Михалыч приехал в райцентр на живодёрню.

– Если собака с ошейником, ждём хозяев три дня, а если без ошейника, усыпляем, – объяснил Михалычу мужик с оплывшим лицом. – Поди в загон, там вчера привезли партию. Там есть пара белых. Может, один твой кобель.

В загоне, предчувствуя неладное, одни собаки жались к углам и тяжело дышали; другие стояли, обречённо понурив головы, и только судорожно сглатывали; третьи отчаянно бросались на решётку. Михалыч смотрел на собак, и его сердце сжималось от сострадания.

Белого среди узников не было.

Он появился весной. Заливаясь радостным лаем, нёсся из леса к дому Михалыча, а за ним, смешно переваливаясь, семенил… медвежонок. Бурый медвежонок с чёрной лохматой головой.

– Где ж ты пропадал, чертёнок? – встретил Михалыч Белого. – И кого это ты с собой привёл?

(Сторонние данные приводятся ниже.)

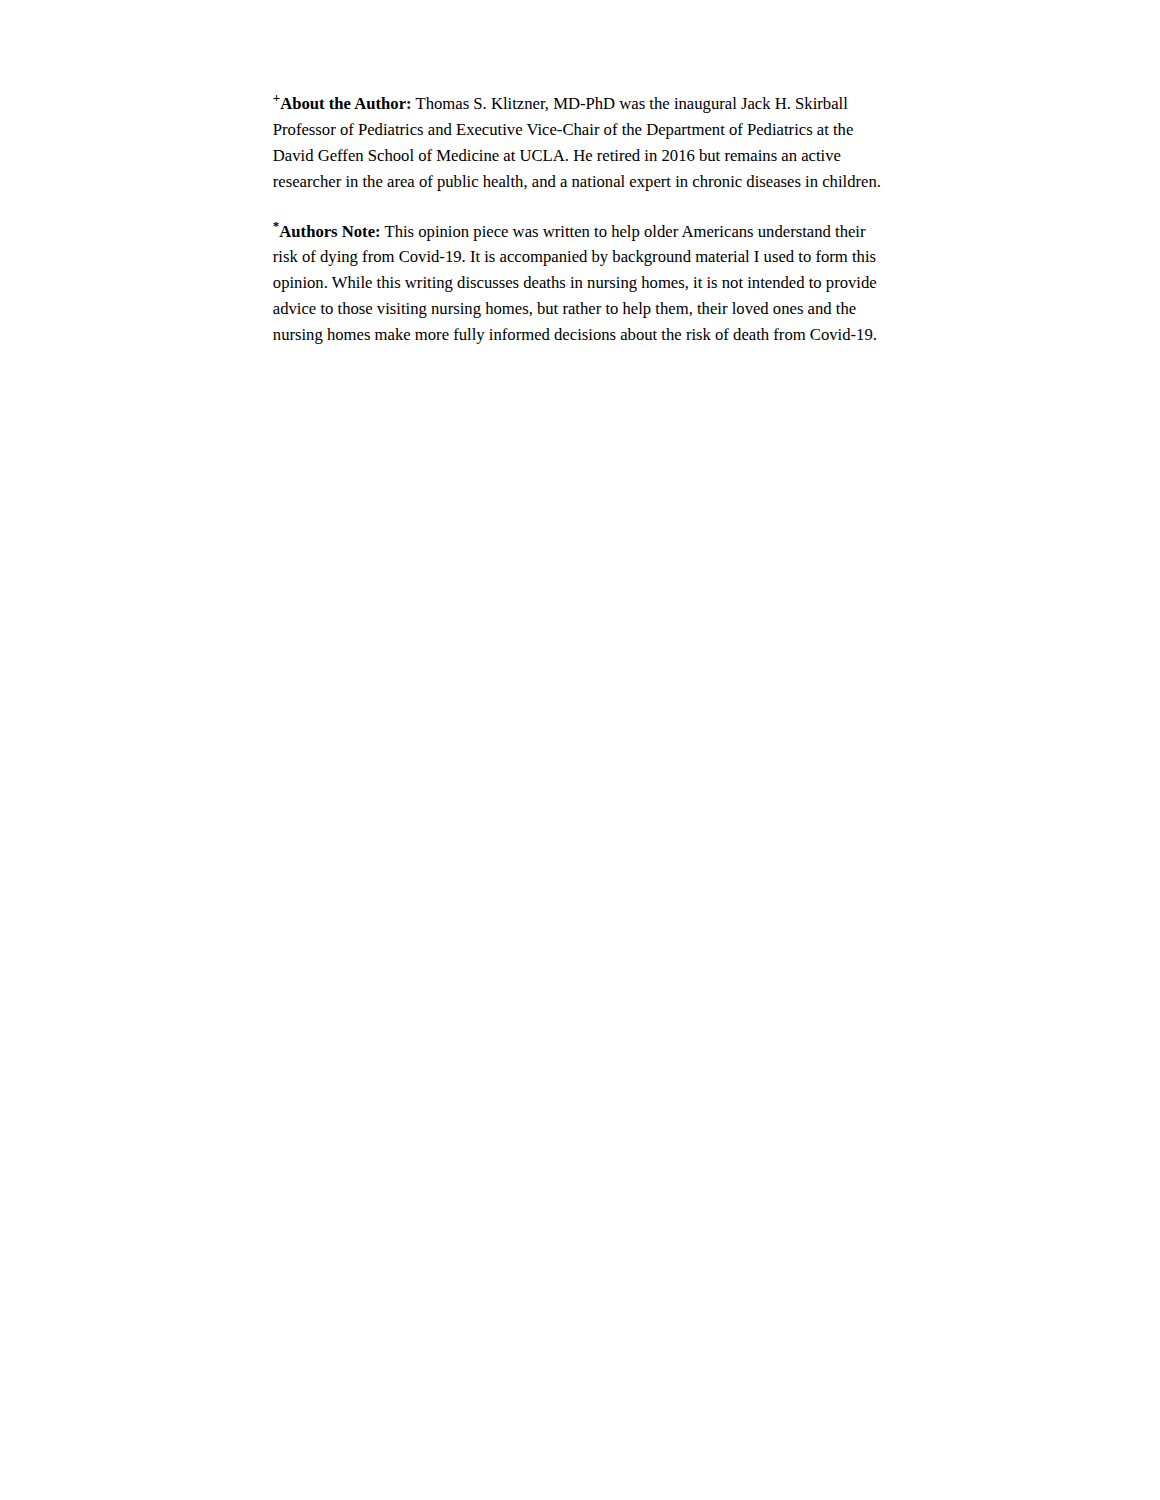+About the Author: Thomas S. Klitzner, MD-PhD was the inaugural Jack H. Skirball Professor of Pediatrics and Executive Vice-Chair of the Department of Pediatrics at the David Geffen School of Medicine at UCLA. He retired in 2016 but remains an active researcher in the area of public health, and a national expert in chronic diseases in children.
*Authors Note: This opinion piece was written to help older Americans understand their risk of dying from Covid-19. It is accompanied by background material I used to form this opinion. While this writing discusses deaths in nursing homes, it is not intended to provide advice to those visiting nursing homes, but rather to help them, their loved ones and the nursing homes make more fully informed decisions about the risk of death from Covid-19.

Белый прыгал вокруг Михалыча, лизал ему руки, а медвежонок стоял у склада и недоумённо смотрел на эту встречу. Вытянув морду, он некоторое время сопел, принюхивался, потом присел и помочился. Белый подбежал к нему, как бы подбадривая, приглашая подойти к Михалычу поближе.

– Совсем несмышлёныш, даже человека не боится, – вслух сказал Михалыч, разглядывая нового гостя. – Наверно, мать потерял и потянулся за Белым. Но как они свиделись?

Так и осталось для Михалыча загадкой, где так долго пропадал Белый и каким образом нашёл себе необычного друга.

Чёрный, как назвал медвежонка Михалыч, оказался доверчивым, с весёлым нравом. Оставив метки вокруг склада и дома Михалыча, он застолбил собственную территорию и стал на ней обживаться: в малиннике вдоль забора собирал опавшие ягоды, в кустарнике за складом откапывал коренья. А под старой яблоней устроил игровую площадку: приволок деревянные чурки и то и дело подкидывал их, неуклюже заваливаясь набок, или забирался на яблоню и, уцепившись передними лапами за сук, раскачивался с осоловело счастливым выражением на мордахе. На ночлег они с Белым забирались в ящик, благо он был большим.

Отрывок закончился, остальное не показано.